|Stipanovic, Robert - Bob|
Submitted to: Biochemistry of Cotton Workshop
Publication Type: Proceedings
Publication Acceptance Date: 9/24/1994
Publication Date: N/A
Citation: Interpretive Summary:
Technical Abstract: Phytoalexins are antibiotics that accumulate in plant cells in response to microbial attack. In this role they have a critical part in the resistance to most potential pathogens that attack the plant.

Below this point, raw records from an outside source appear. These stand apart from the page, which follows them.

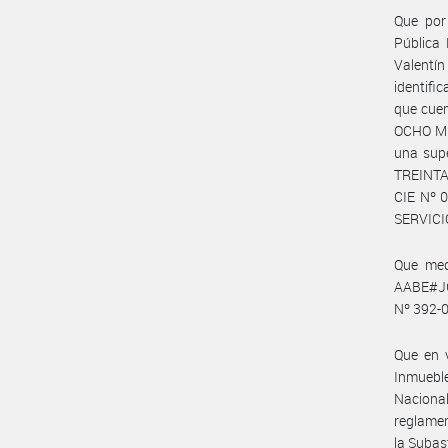
Que por 
Pública 
Valent
identifi
que cue
OCHO M
una sup
TREINTA
CIE Nº 
SERVICI
Que med
AABE#JGM
Nº 392-0
Que en v
Inmueble
Naciona
reglamen
la Subas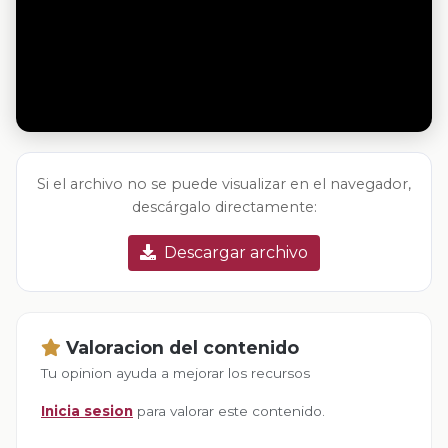
Si el archivo no se puede visualizar en el navegador,
descárgalo directamente:
Descargar archivo
Valoracion del contenido
Tu opinion ayuda a mejorar los recursos
Inicia sesion
para valorar este contenido.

Inoculation of cotton stele tissue with conidia of Verticillium dahliae induces the biosynthesis sesquiterpenoid phytoalexins such as: desoxyhemigossypol (dHG), desoxyhemigossypol-6-methyl ether (dMHG), hemigossypol (HG), hemigossypol-6-methyl ether (MHG) and gossypol (G). Methylation of the 3-hydroxyl group of phytoalexins from cotton stele tissue substantially reduces toxicity to pathogens. Adding the methyl group approximately doubles the amount of phytoalexin required for the same inhibitory effect on almost all fungi. This effect of methylation was true for both dHG and HG. The methylation reduces the water solubility of the phytoalexins. Thus, dHG but not dMHG is sufficiently toxic and soluble to completely inhibit most fungi without the aid of surfactant. The role of the phytoalexins in disease resistance has been studied extensively, but there has been only a limited amount of work describing the individual enzymes catalyzing the biosynthesis of the sesquiterpenoid phytoalexins. In this paper we describe the isolation and characterization of the dHG-O-methyltransferase. We propose that this enzyme catalyzes the transfer of a methyl group from S-adenosyl-L- methionine (SAM) to a ring hydroxyl group on dHG to form dMHG.